The curriculum deliberately excludes high‑level frameworks like TensorFlow and JAX to force students to implement backpropagation, optimizers, and layer logic by hand. Introducing these libraries too early would create the black‑box effect that the standard‑library‑first policy is designed to eliminate.

### Can I add a missing utility library to a lesson if it is not in the allowlist?

No. Any import outside the list is rejected by the CI pipeline running [`scripts/audit_lessons.py`](https://github.com/rohitg00/ai-engineering-from-scratch/blob/main/scripts/audit_lessons.py). If a lesson truly requires external functionality, the maintainer must update the **Dependency Allowlist** in [`AGENTS.md`](https://github.com/rohitg00/ai-engineering-from-scratch/blob/main/AGENTS.md) and provide the justification “stays std‑lib‑first for educational clarity.”

### How does restricting packages improve AI safety and alignment?

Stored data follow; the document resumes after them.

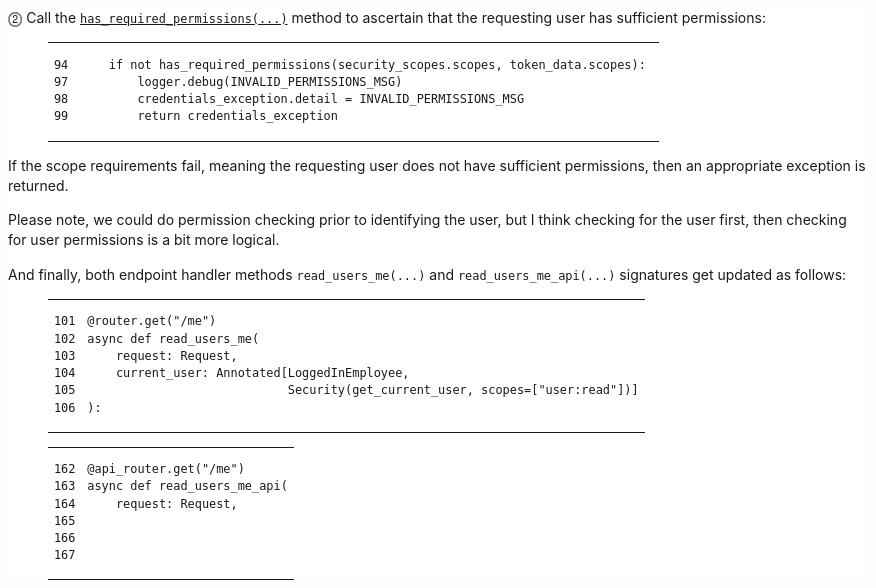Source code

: ⓶ Call the <a href="https://github.com/behai-nguyen/fastapi_learning/blob/09f7ef07a9f4332eef0e221b550c7dc826a0ea25/src/fastapi_learning/common/scope_utils.py#L7-L50" title="def has_required_permissions(required_scopes: list, assigned_scopes: list) -&gt; bool:" target="_blank"><code>has_required_permissions(...)</code></a> method to ascertain that the requesting user has sufficient permissions:

<figure class="highlight"><pre><code class="language-python" data-lang="python"><table class="rouge-table"><tbody><tr><td class="gutter gl"><pre class="lineno">94
97
98
99
</pre></td><td class="code"><pre>    <span class="k">if</span> <span class="ow">not</span> <span class="n">has_required_permissions</span><span class="p">(</span><span class="n">security_scopes</span><span class="p">.</span><span class="n">scopes</span><span class="p">,</span> <span class="n">token_data</span><span class="p">.</span><span class="n">scopes</span><span class="p">):</span> 
        <span class="n">logger</span><span class="p">.</span><span class="n">debug</span><span class="p">(</span><span class="n">INVALID_PERMISSIONS_MSG</span><span class="p">)</span>
        <span class="n">credentials_exception</span><span class="p">.</span><span class="n">detail</span> <span class="o">=</span> <span class="n">INVALID_PERMISSIONS_MSG</span>
        <span class="k">return</span> <span class="n">credentials_exception</span>
</pre></td></tr></tbody></table></code></pre></figure>

If the scope requirements fail, meaning the requesting user does not have sufficient permissions, then an appropriate exception is returned.

Please note, we could do permission checking prior to identifying the user, but I think checking for the user first, then checking for user permissions is a bit more logical.

And finally, both endpoint handler methods <code>read_users_me(...)</code> and <code>read_users_me_api(...)</code> signatures get updated as follows:

<figure class="highlight"><pre><code class="language-python" data-lang="python"><table class="rouge-table"><tbody><tr><td class="gutter gl"><pre class="lineno">101
102
103
104
105
106
</pre></td><td class="code"><pre><span class="o">@</span><span class="n">router</span><span class="p">.</span><span class="n">get</span><span class="p">(</span><span class="s">"/me"</span><span class="p">)</span>
<span class="k">async</span> <span class="k">def</span> <span class="nf">read_users_me</span><span class="p">(</span>
    <span class="n">request</span><span class="p">:</span> <span class="n">Request</span><span class="p">,</span>
    <span class="n">current_user</span><span class="p">:</span> <span class="n">Annotated</span><span class="p">[</span><span class="n">LoggedInEmployee</span><span class="p">,</span> 
                            <span class="n">Security</span><span class="p">(</span><span class="n">get_current_user</span><span class="p">,</span> <span class="n">scopes</span><span class="o">=</span><span class="p">[</span><span class="s">"user:read"</span><span class="p">])]</span>
<span class="p">):</span>
</pre></td></tr></tbody></table></code></pre></figure>

<figure class="highlight"><pre><code class="language-python" data-lang="python"><table class="rouge-table"><tbody><tr><td class="gutter gl"><pre class="lineno">162
163
164
165
166
167
</pre></td><td class="code"><pre><span class="o">@</span><span class="n">api_router</span><span class="p">.</span><span class="n">get</span><span class="p">(</span><span class="s">"/me"</span><span class="p">)</span>
<span class="k">async</span> <span class="k">def</span> <span class="nf">read_users_me_api</span><span class="p">(</span>
    <span class="n">request</span><span class="p">:</span> <span class="n">Request</span><span class="p">,</span>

A smaller dependency graph reduces the attack surface for supply‑chain exploits and ensures that every library has a stable, audited API. This mirrors the curriculum’s *Ethics & Safety* phase, which teaches that reliable systems start with controlled, transparent dependencies.

### What is the exact difference between h5py and safetensors in the curriculum?

**h5py** is used for storing and loading large training datasets in HDF5 format, while **safetensors** is reserved for serializing and deserializing model weights. Separating data I/O from checkpoint I/O keeps the pipeline modular and avoids locking the curriculum into a single monolithic framework.